Who knew telling her could make me feel so much better. Sure now I felt even more humilated now that my mom knew I had sex with my boyfriend, but her words calmed the memories of that night.

"You're only 14 Ken, remember you have the rest of your life to feel the fireworks."

Maybe I wasn't as ready as I thought I was. Maybe if I would have waited till I was older it would have been a tad better than what it was. I want to do it again, but she's right, I'm only 14. I think I want to wait.

* * *

My mom let me leave later so I could go catch Daisuke when he got off of school. He was really surprised to see me and rushed over to me once I was spotted.

"Oh Ken, I am so sorry!" He cried out, his eyes filling with tears. I was about to open my mouth when he continued. "I knew it was too soon! God what's wrong with me? I didn't mean to hurt you Ken, that's the last thing I'd ever want to do. And I understand if you never want to have any physical contact with me again!" Luckily no one was around then or else we would have gotten some stares.
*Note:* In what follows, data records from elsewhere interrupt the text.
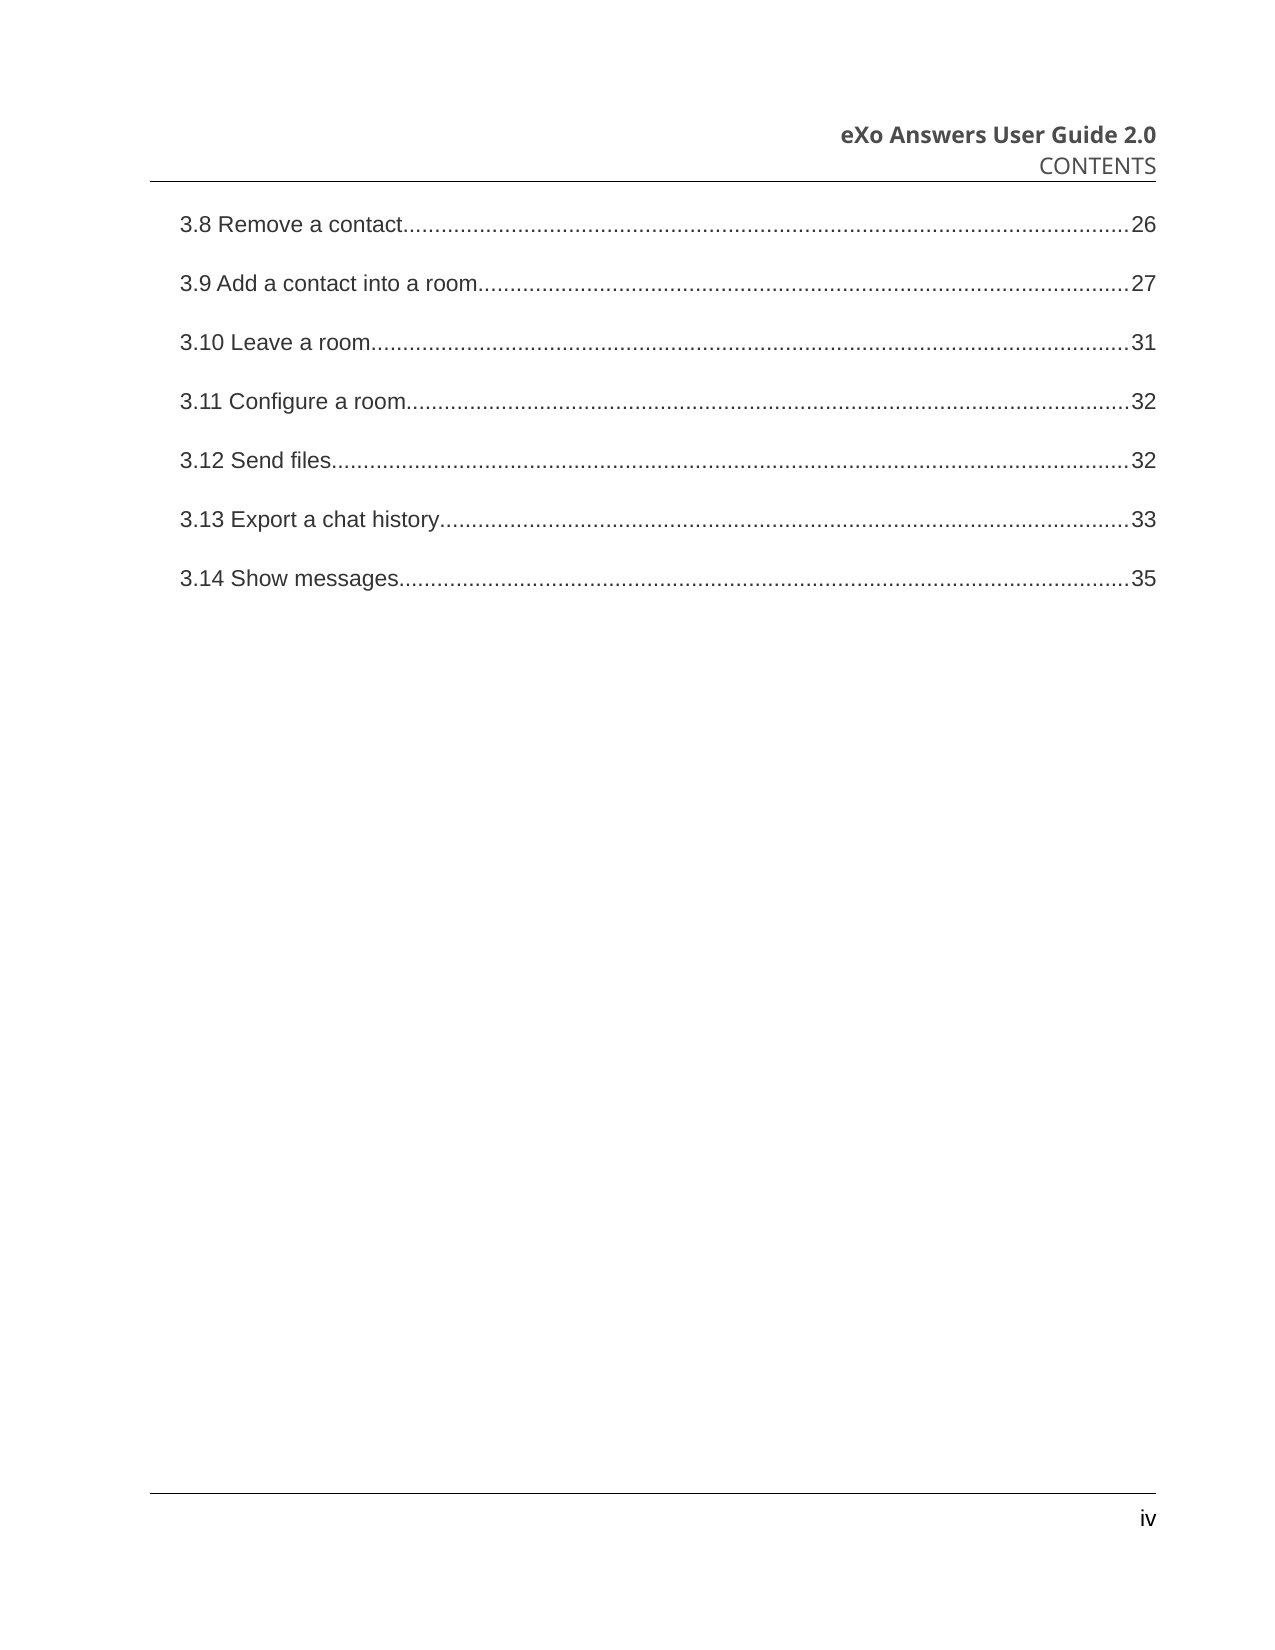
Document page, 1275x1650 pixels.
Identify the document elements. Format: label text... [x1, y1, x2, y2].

text 3.14 Show messages 35 [179, 565, 1156, 591]
text 3.8 Remove a contact 26 [179, 211, 1156, 237]
text 3.9 Add a contact into a room 27 [179, 270, 1156, 296]
text 3.13 Export a chat history 33 [179, 506, 1156, 532]
text 3.12 Send files 32 [179, 447, 1156, 473]
text 3.11 Configure a room 32 [179, 388, 1156, 414]
text 3.10 Leave a room 31 [179, 329, 1156, 355]
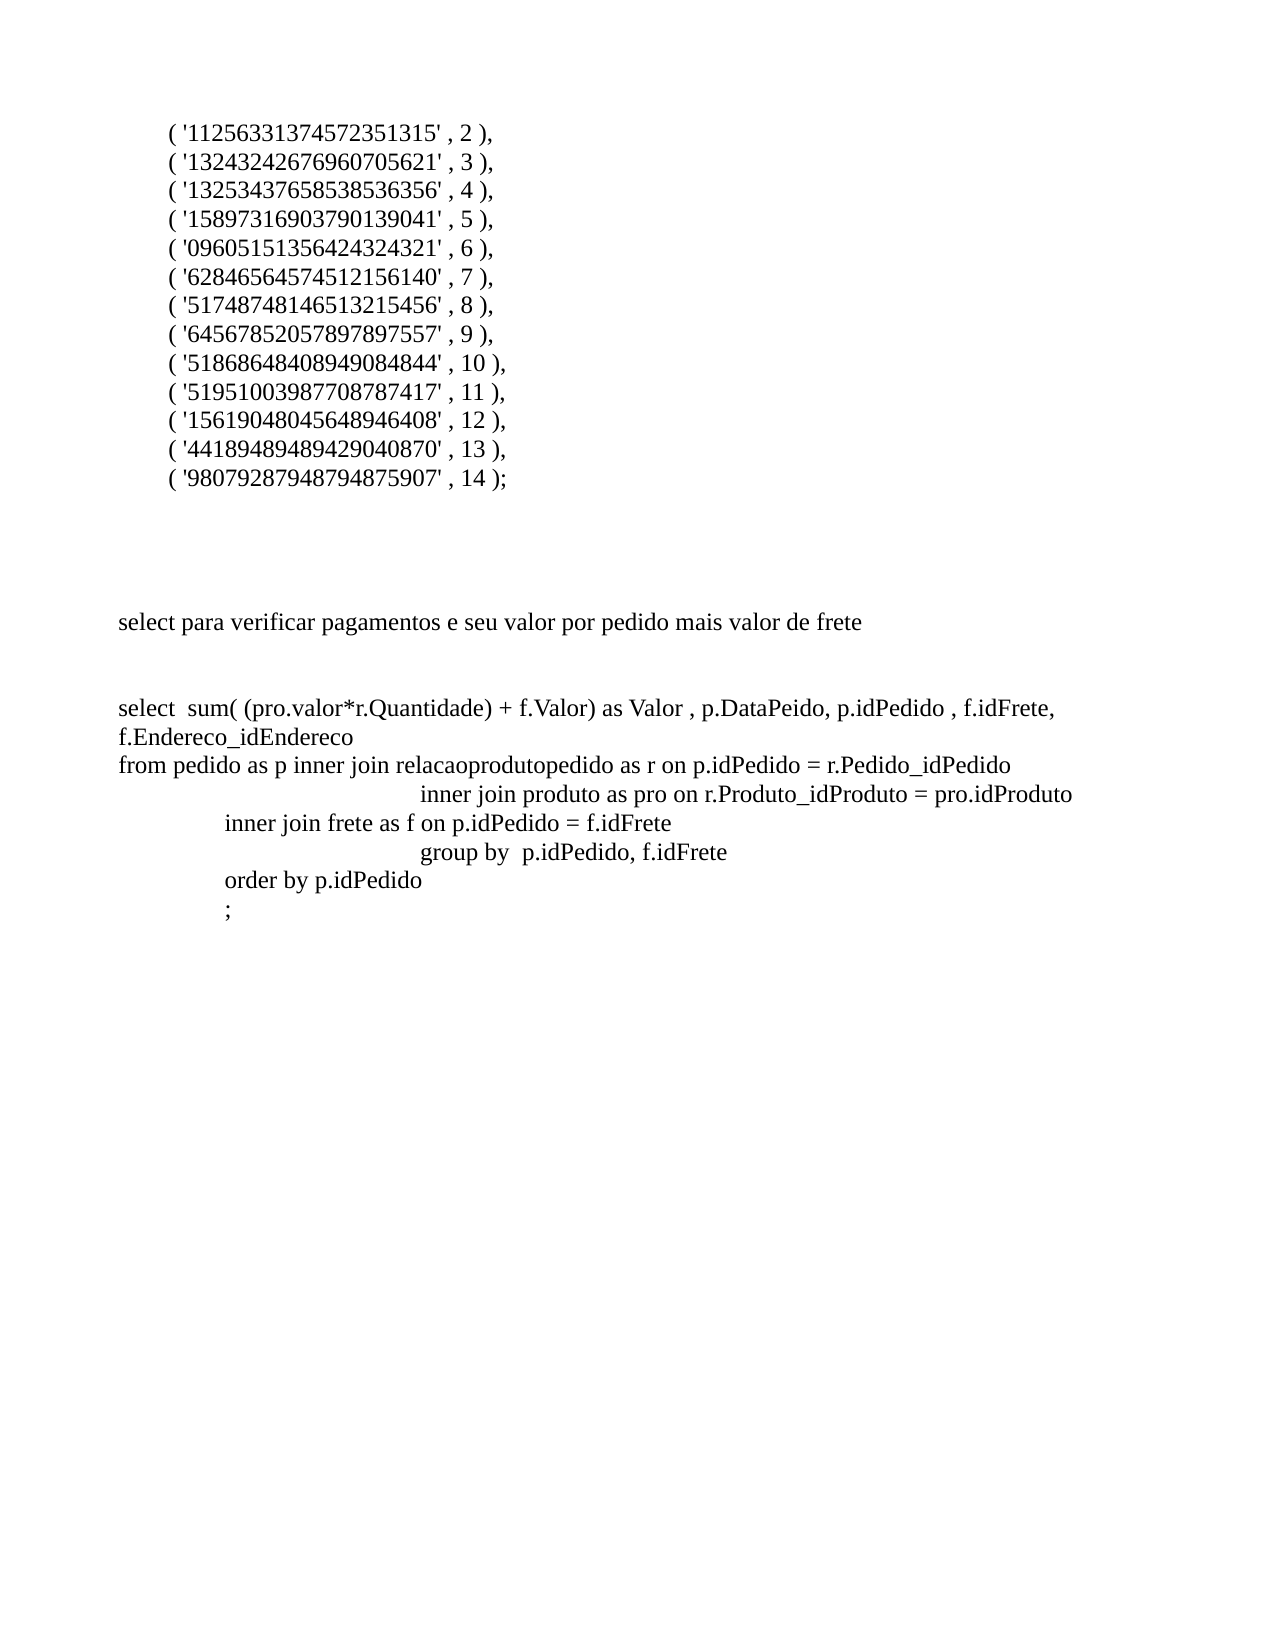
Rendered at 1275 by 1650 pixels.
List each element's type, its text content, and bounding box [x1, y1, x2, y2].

text ( '11256331374572351315' , 2 ), ( '13243242676960705621' , 3 ), ( '13253437658538536356' , 4 ), ( '15897316903790139041' , 5 ), ( '09605151356424324321' , 6 ), ( '62846564574512156140' , 7 ), ( '51748748146513215456' , 8 ), ( '64567852057897897557' , 9 ), ( '51868648408949084844' , 10 ), ( '51951003987708787417' , 11 ), ( '15619048045648946408' , 12 ), ( '44189489489429040870' , 13 ), ( '98079287948794875907' , 14 ); [118, 118, 1157, 521]
text select para verificar pagamentos e seu valor por pedido mais valor de frete [118, 607, 1157, 636]
text select sum( (pro.valor*r.Quantidade) + f.Valor) as Valor , p.DataPeido, p.idPedido , f.idFrete, f.Endereco_idEndereco from pedido as p inner join relacaoprodutopedido as r on p.idPedido = r.Pedido_idPedido inner join produto as pro on r.Produto_idProduto = pro.idProduto inner join frete as f on p.idPedido = f.idFrete group by p.idPedido, f.idFrete order by p.idPedido ; [118, 693, 1157, 923]
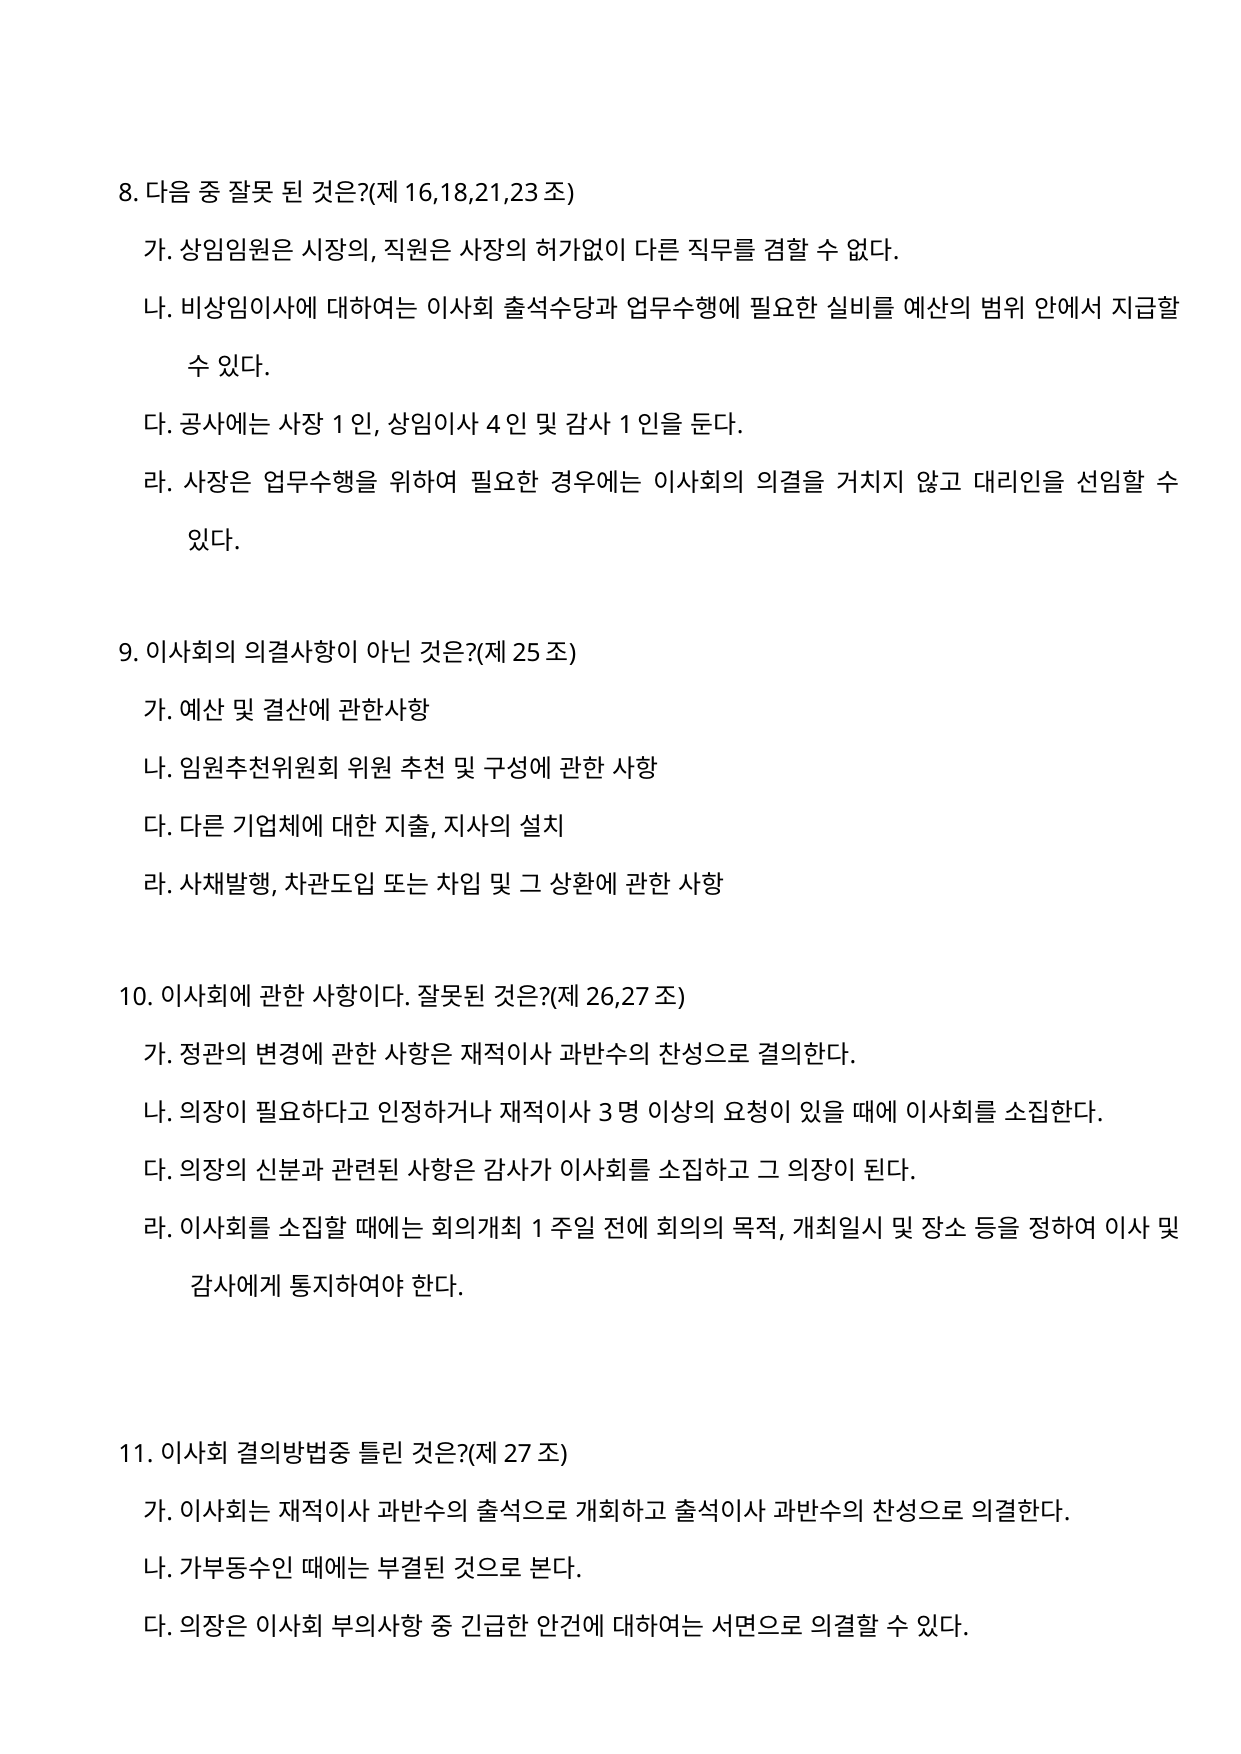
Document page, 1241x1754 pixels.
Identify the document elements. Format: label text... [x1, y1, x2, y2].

text 가. 상임임원은 시장의, 직원은 사장의 허가없이 다른 직무를 겸할 수 없다. [143, 231, 1181, 267]
text 다. 의장의 신분과 관련된 사항은 감사가 이사회를 소집하고 그 의장이 된다. [143, 1150, 1181, 1187]
text 가. 이사회는 재적이사 과반수의 출석으로 개회하고 출석이사 과반수의 찬성으로 의결한다. [143, 1491, 1181, 1527]
text 나. 의장이 필요하다고 인정하거나 재적이사 3명 이상의 요청이 있을 때에 이사회를 소집한다. [143, 1092, 1181, 1129]
text 나. 비상임이사에 대하여는 이사회 출석수당과 업무수행에 필요한 실비를 예산의 범위 안에서 지급할 수 있다. [143, 288, 1181, 383]
text 다. 다른 기업체에 대한 지출, 지사의 설치 [143, 806, 1181, 842]
text 11. 이사회 결의방법중 틀린 것은?(제27조) [118, 1433, 1181, 1469]
text 나. 가부동수인 때에는 부결된 것으로 본다. [143, 1549, 1181, 1585]
text 다. 의장은 이사회 부의사항 중 긴급한 안건에 대하여는 서면으로 의결할 수 있다. [143, 1607, 1181, 1643]
text 다. 공사에는 사장 1인, 상임이사 4인 및 감사 1인을 둔다. [143, 404, 1181, 441]
text 10. 이사회에 관한 사항이다. 잘못된 것은?(제26,27조) [118, 977, 1181, 1013]
text 라. 사채발행, 차관도입 또는 차입 및 그 상환에 관한 사항 [143, 864, 1181, 900]
text 가. 예산 및 결산에 관한사항 [143, 690, 1181, 727]
text 라. 사장은 업무수행을 위하여 필요한 경우에는 이사회의 의결을 거치지 않고 대리인을 선임할 수 있다. [143, 462, 1181, 556]
text 라. 이사회를 소집할 때에는 회의개최 1주일 전에 회의의 목적, 개최일시 및 장소 등을 정하여 이사 및 감사에게 통지하여야 한다. [143, 1208, 1181, 1302]
text 9. 이사회의 의결사항이 아닌 것은?(제25조) [118, 632, 1181, 669]
text 나. 임원추천위원회 위원 추천 및 구성에 관한 사항 [143, 748, 1181, 784]
text 8. 다음 중 잘못 된 것은?(제16,18,21,23조) [118, 173, 1181, 209]
text 가. 정관의 변경에 관한 사항은 재적이사 과반수의 찬성으로 결의한다. [143, 1034, 1181, 1071]
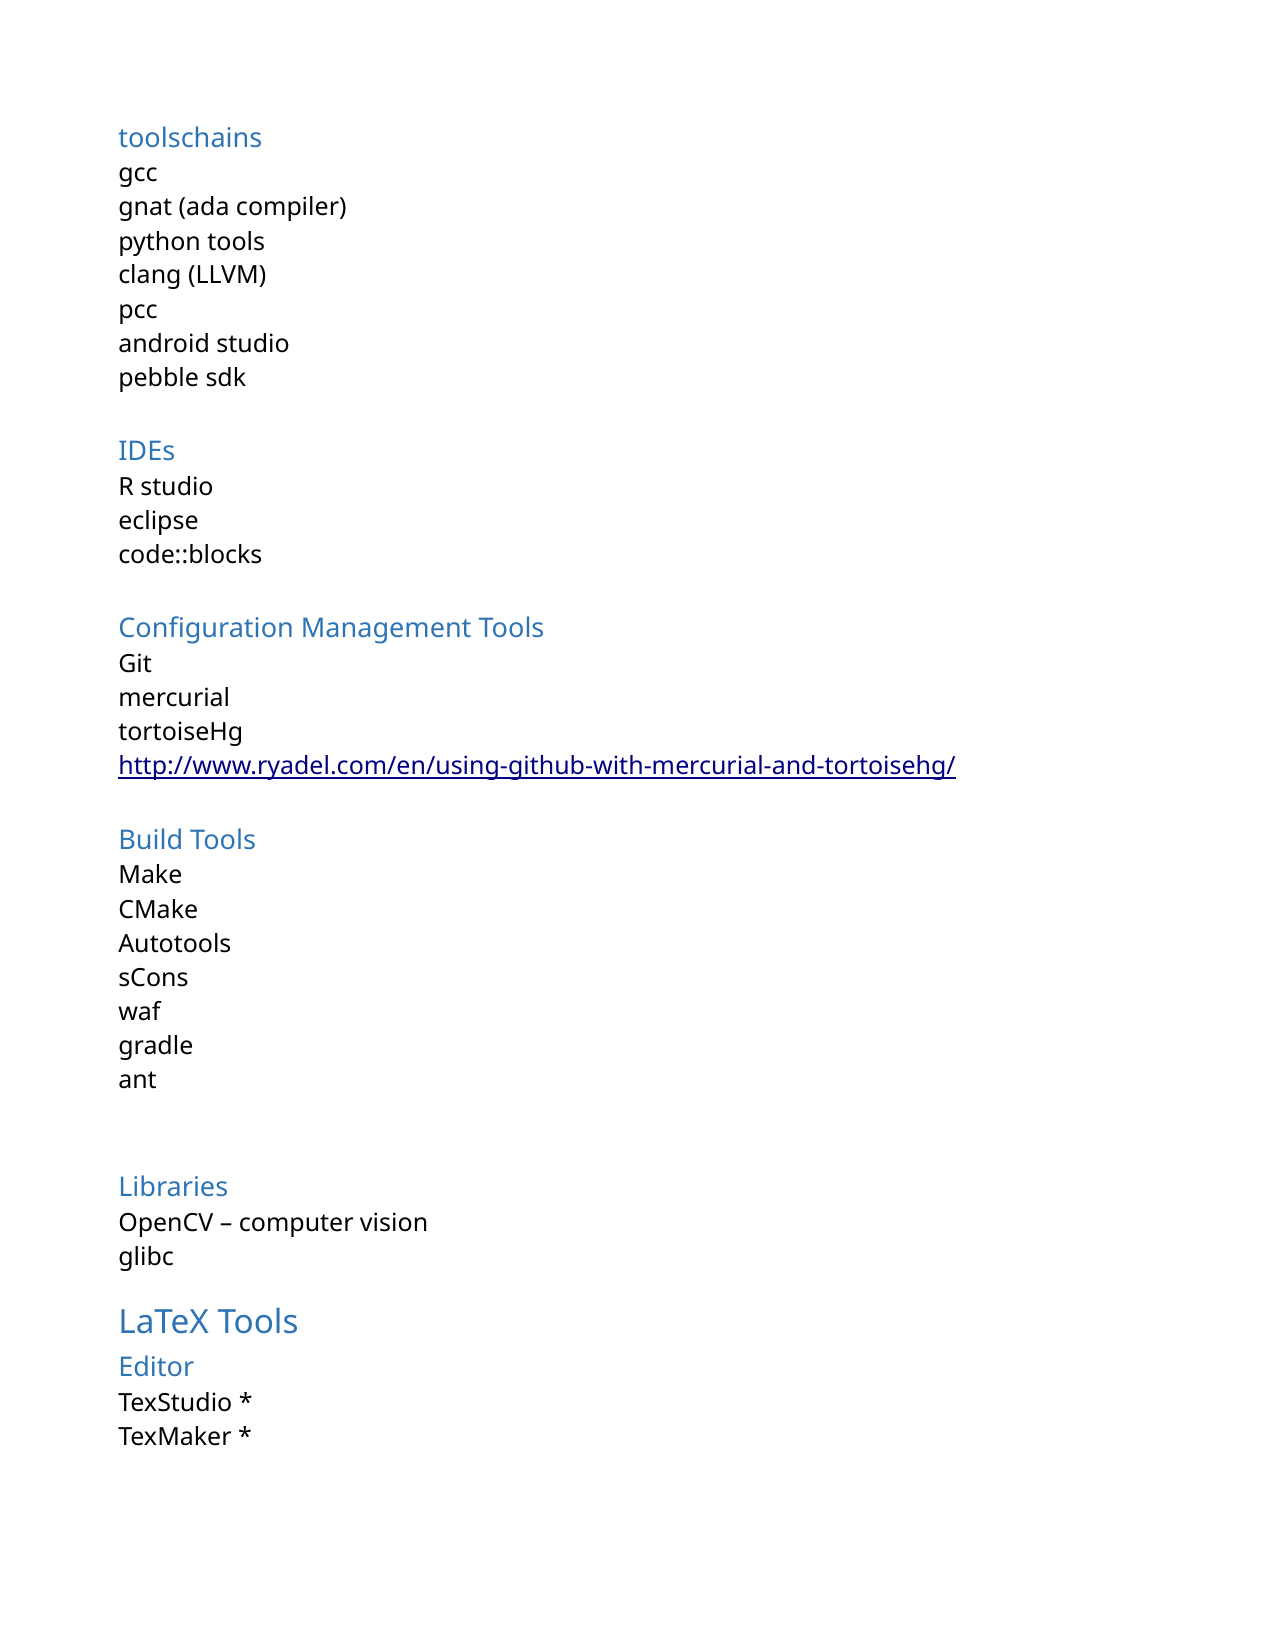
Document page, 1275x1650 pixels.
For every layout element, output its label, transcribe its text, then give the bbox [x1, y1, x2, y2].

text eclipse [118, 503, 1157, 537]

He had rested his head on my shoulder and was sniffling pitifully. I lifted it up and smiled. "Your right, I wasn't ready. But your the person I'm glad to have lost my virginity to so it was worth it. When we do it again," That seemed to brighten up his face. "We'll take it slow and we'll know more what we are doing." I said and took his hand within mine.

"I love you Ken." He said and gave my hand a squeeze.

"I love you too."

* * *

This was written based on my friend. She wasn't ready when she did it and it effected her really bad for a while.

She didn't tell me at first, in fact she waited about four months afterwards to tell. She said for a while it was weird between the two of them and she made him cry when she said that she hadn't been ready. But they waited for a while and now they have a healthy sexual relationship and I couldn't be happier for her to find such a great guy. It was their one year aniversity this month!